Sunday, May 1, 2011

The USS Vestal (AR-4) in 1941

While the USS Vestal was being overhauled in the shipyard at Vallejo, CA, my dad, Frank L. Dolan, was in service school from May through August 1941. Dad will be assigned to Vestal at San Pedro on September 10, 1941.

Launching of Vestal in Brooklyn in 1908
Source: Wikipedia
The USS Vestal, was the first of a class of two 12,585-ton colliers. It was placed in service with a civilian crew in October 1909, and she spent the next 3 years in the Atlantic providing coal to the ships of the fleet, including one voyage to Europe for that purpose. Taken out of service in October 1912, Vestal was converted into a repair ship (receiving the hull designation AR-4 in 1920) and placed in commission in that role in September 1913. Into 1917, she served mainly in the Caribbean and the Gulf of Mexico. Shortly after the United States entered the First World War, Vestal's area of operation was moved to Queenstown, Ireland, where she maintained U.S. ships engaged in anti-submarine escort and other wartime duties. Returning to the U.S. at the end of WWI, the Vestal continued her repair mission over the next two decades. She was modernized in 1925. Vestal supported the salvage of the sunken submarine Squalus in 1925-26, then shifted her base from the Atlantic to the Pacific in 1927. Refitted again in 1941, she was on her way to join the coming war in the Pacific.

When the Japanese attacked Pearl Harbor on December 7, 1941, Vestal, on which my dad Frank Dolan was stationed, was moored outboard of the battleship Arizona, awaiting repairs scheduled for the next day.

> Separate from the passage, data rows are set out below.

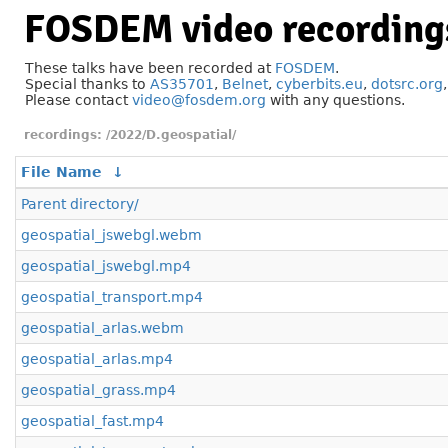
FOSDEM video recording
These talks have been recorded at
FOSDEM
.
Special thanks to
AS35701
,
Belnet
,
cyberbits.eu
,
dotsrc.org
Please contact
video@fosdem.org
with any questions.
/2022/D.geospatial/
File Name
↓
Parent directory/
geospatial_jswebgl.webm
geospatial_jswebgl.mp4
geospatial_transport.mp4
geospatial_arlas.webm
geospatial_arlas.mp4
geospatial_grass.mp4
geospatial_fast.mp4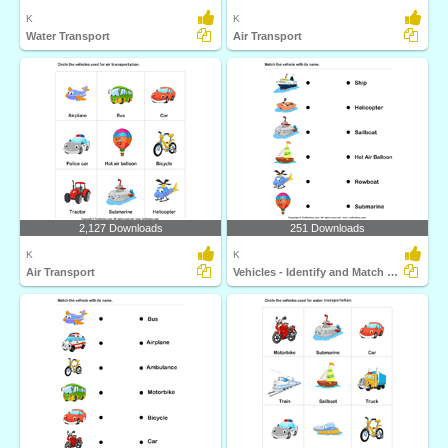
K
K
Water Transport
Air Transport
2,127 Downloads
251 Downloads
K
K
Air Transport
Vehicles - Identify and Match Names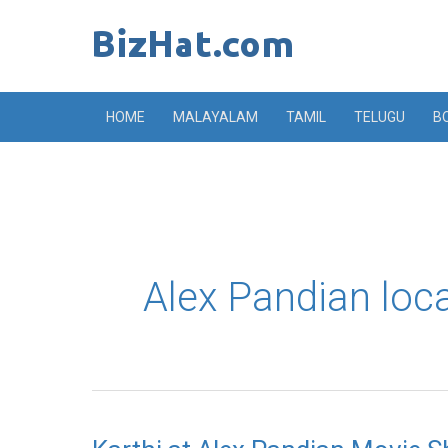
Skip
to
content
HOME
MALAYALAM
TAMIL
TELUGU
B
Alex Pandian loc
Karthi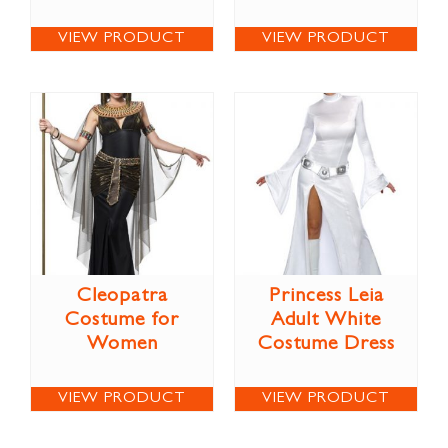
VIEW PRODUCT
VIEW PRODUCT
Cleopatra
Princess Leia
Costume for
Adult White
Women
Costume Dress
VIEW PRODUCT
VIEW PRODUCT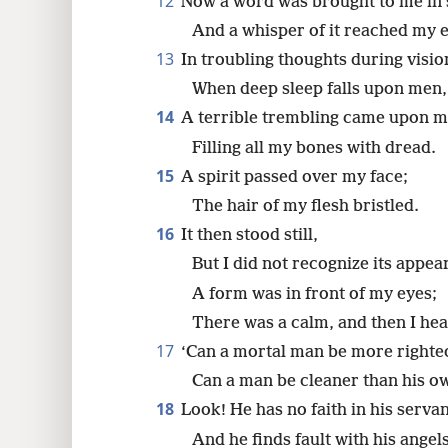
12
Now a word was brought to me in 
And a whisper of it reached my e
13
In troubling thoughts during vision
When deep sleep falls upon men,
14
A terrible trembling came upon m
Filling all my bones with dread.
15
A spirit passed over my face;
The hair of my flesh bristled.
16
It then stood still,
But I did not recognize its appea
A form was in front of my eyes;
There was a calm, and then I hea
17
‘Can a mortal man be more righte
Can a man be cleaner than his o
18
Look! He has no faith in his servan
And he finds fault with his angels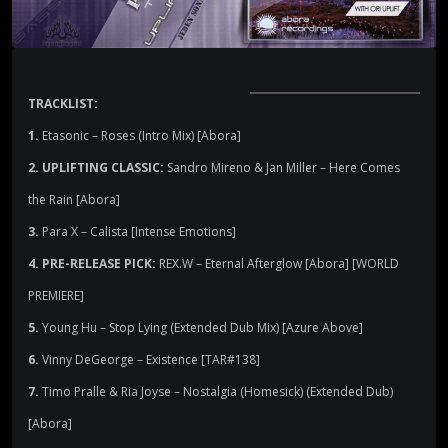
TRACKLIST:
1.
Etasonic – Roses (Intro Mix) [Abora]
2. UPLIFTING CLASSIC:
Sandro Mireno & Jan Miller – Here Comes
the Rain [Abora]
3.
Para X – Calista [Intense Emotions]
4. PRE-RELEASE PICK:
REX.W – Eternal Afterglow [Abora] [WORLD
PREMIERE]
5.
Young Hu – Stop Lying (Extended Dub Mix) [Azure Above]
6.
Vinny DeGeorge – Existence [TAR#138]
7.
Timo Pralle & Ria Joyse – Nostalgia (Homesick) (Extended Dub)
[Abora]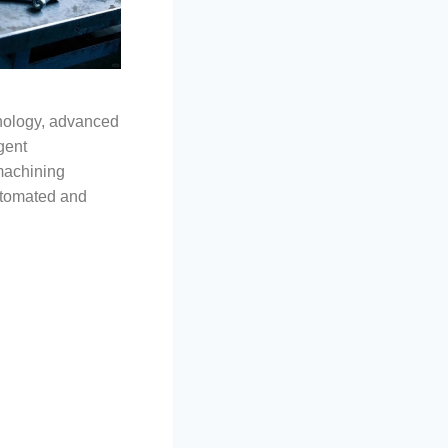
nology, advanced
gent
machining
tomated and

USS Vestal in 1939, prior to refitting
Source: Naval Historical Center

The USS Vestal served the Pacific faithfully throughout WWII, all the way to performing vital service functions supporting the occupation of China and Japan. She received 2 battle stars for her war service. Vestal was ultimately decommissioned in 1946. She was stripped in 1949, and like most of the ships that helped to win the war, her hulk was sold for scrap in 1950.